In these paintings, Galán cultivates a hothouse of disturbing juxtapositions. Magazine Toloache Boy is a strong example of his oeuvre. Galán portrays a vision of the sickly self and its other, its lover, in a narcissistic embrace. Love clutches need, blooming in a twilight of murky green. Toloache is a poisonous flowering plant. Its name is derived from the Nahuatl word, "tolaotzin" from "toloa" (incline the head) and "tzin" (reverential). Its scientific name, Datura innoxia, includes plants such as angel's-trumpet, and is sometimes called Sacred Datura (from the Hindu word "dhat", or the eternal essence of God).

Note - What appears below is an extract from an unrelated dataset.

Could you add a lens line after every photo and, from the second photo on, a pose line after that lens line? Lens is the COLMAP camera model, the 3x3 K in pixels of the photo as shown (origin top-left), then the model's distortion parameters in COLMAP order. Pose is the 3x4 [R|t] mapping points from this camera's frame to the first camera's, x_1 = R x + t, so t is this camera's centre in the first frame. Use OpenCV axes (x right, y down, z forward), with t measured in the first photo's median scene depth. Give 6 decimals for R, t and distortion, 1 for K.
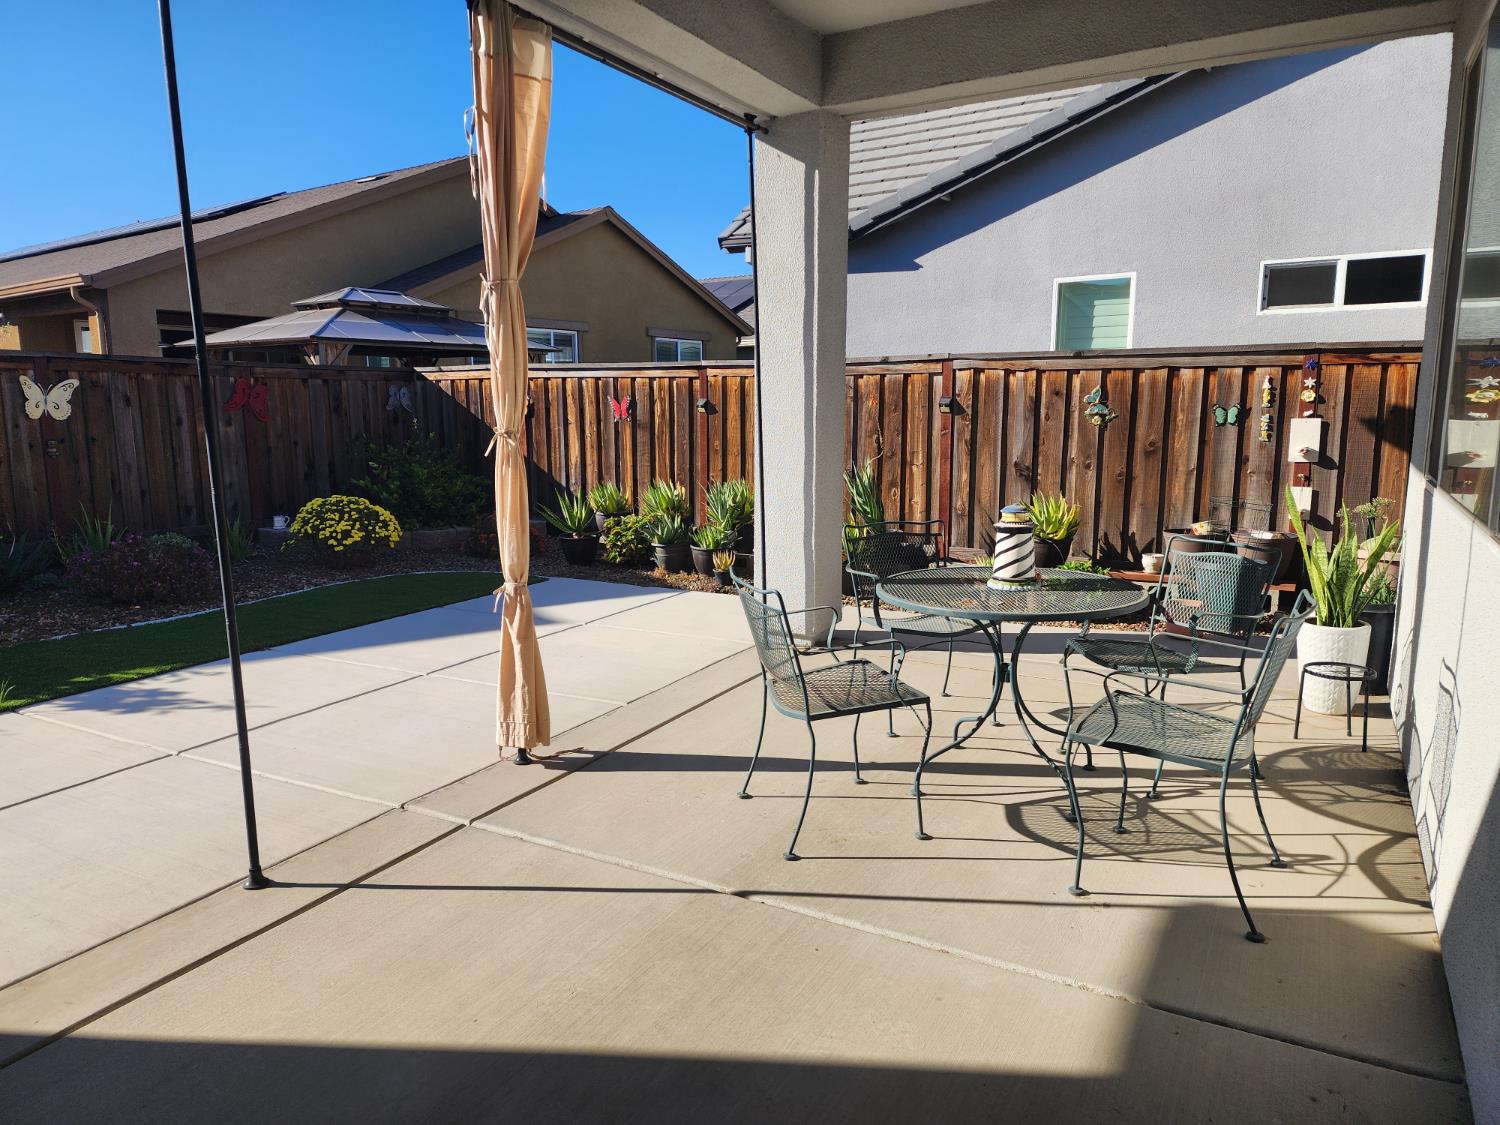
lens RADIAL K [[987.1, 0, 724.1], [0, 987.1, 558.9], [0, 0, 1]] dist [0.129847, -0.161788]
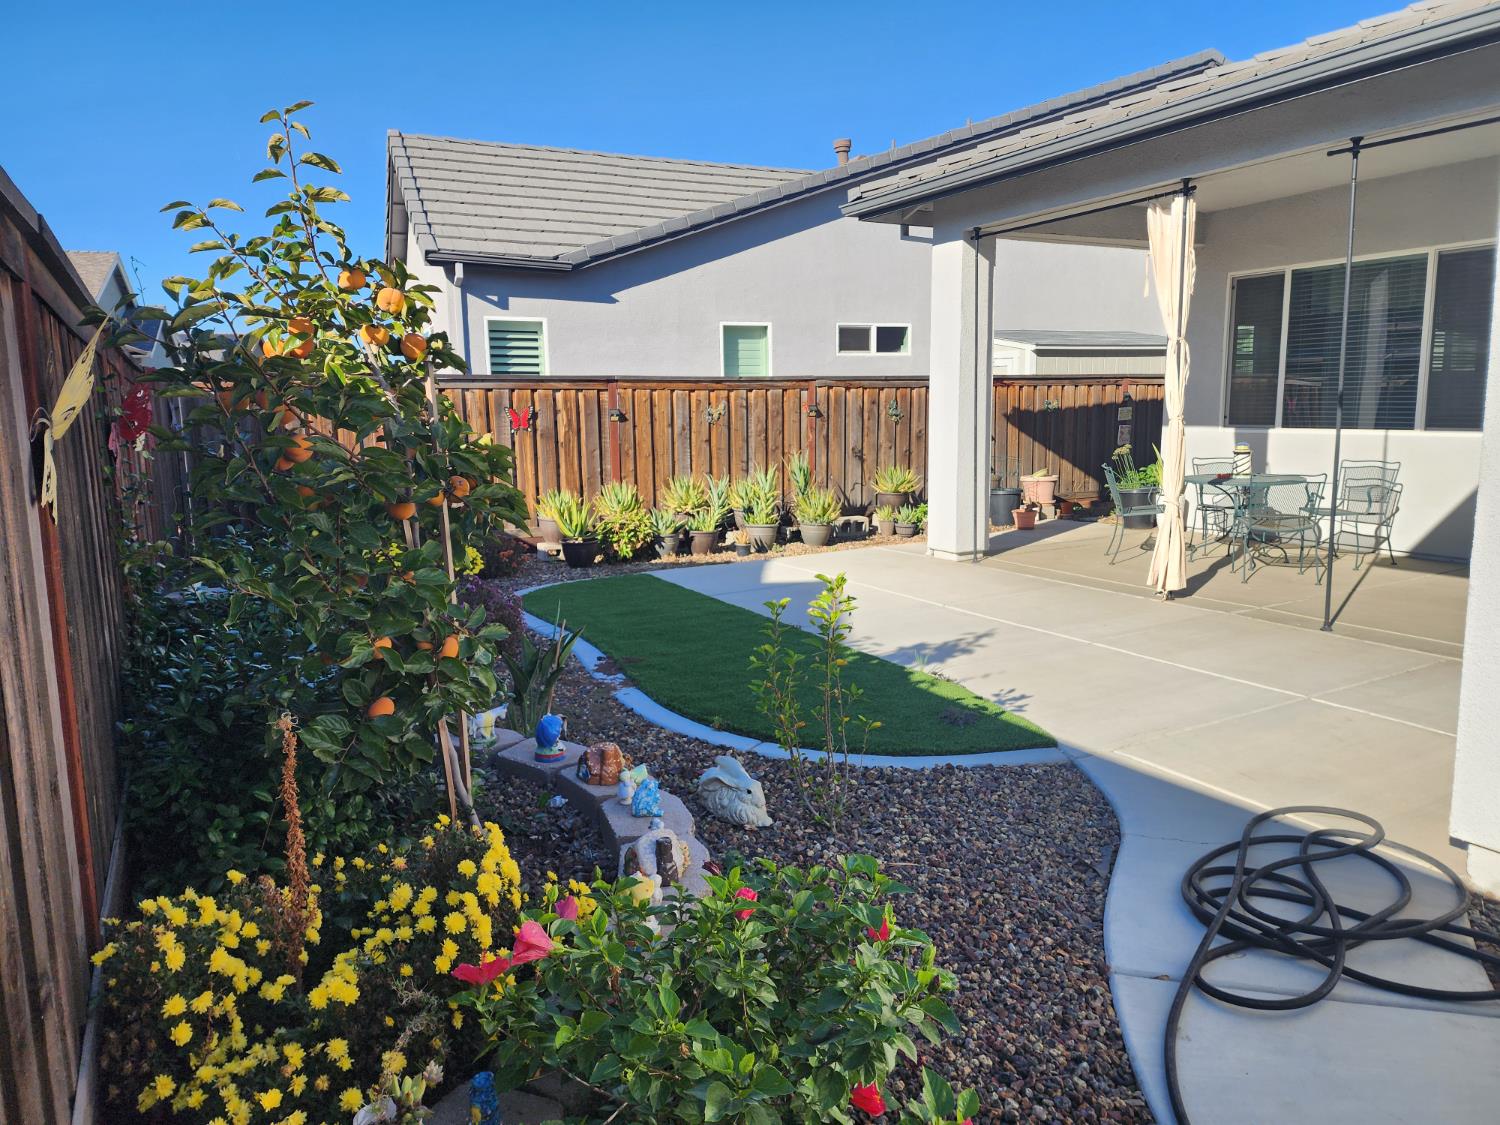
lens RADIAL K [[1018.8, 0, 750.0], [0, 1018.8, 562.5], [0, 0, 1]] dist [0.020762, -0.001781]
pose [[0.510462, -0.134709, 0.849283, -0.938903], [0.152501, 0.986179, 0.064762, -0.043069], [-0.846269, 0.096458, 0.523950, 0.294206]]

Native to Central America, all species have long been used--as a tea or tobacco--by the indigenous peoples of the Americas in ritual cultural ceremonies, to cast or break hexes, and to induce dreams. Datura contains toxic hallucinogenic alkaloids, and can cause permanent psychosis. Datura's effects include stimulation, anxiety, nausea, dilated pupils, disorientation, loss of memory and of time, delirium, profound sensitivity to light and noise, uncontrollably emotion, and hallucinations. A psychoactive preparation is made from its ornamental, white, trumpet-shaped flowers. Sold in Mexican markets, toloache is used as a love potion by many who believe in its potent powers to atract would-be lovers.
Just like the feverish, spotted twins in this painting, Datura's stems and leaves are covered with short and soft grayish hairs, giving the whole plant an ashen appearance. The plant emits a foul odor when crushed or bruised, and has a distinctive, spiny, egg-shaped fruit. Sacred Datura blooms at night and is pollinated by nocturnal visitors, such as moths. According to Hernández, the Aztecs used this plant long before the Spanish conquest of Mexico, although they warned against madness and "various and vain imaginings." One of the plant's most prominent users is Don Juan Matus, the Yaqui Indian shaman and lead character in Carlos Castaneda's The Teachings of Don Juan. Don Juan refers to variations of the plant as jimson weed, yerba del diablo (devil's weed), Mescalito, or Toloache. In Magazine Toloache Boy, this netherworld of addiction is pictured. As one larger figure nestles the smaller, he wraps his hand around to the private region, clutching a burning cigarette in the manner of franker sexual gesture. Dressed in old-fashioned clothing, a vision glimpsed in a long-outdated glamour publication, Galán's portrays the love of the self or its reflection as a poisonous but persuasive temptation.

Deborah Cullen, Director of Curatorial Programs, El Museo del Barrio, New York.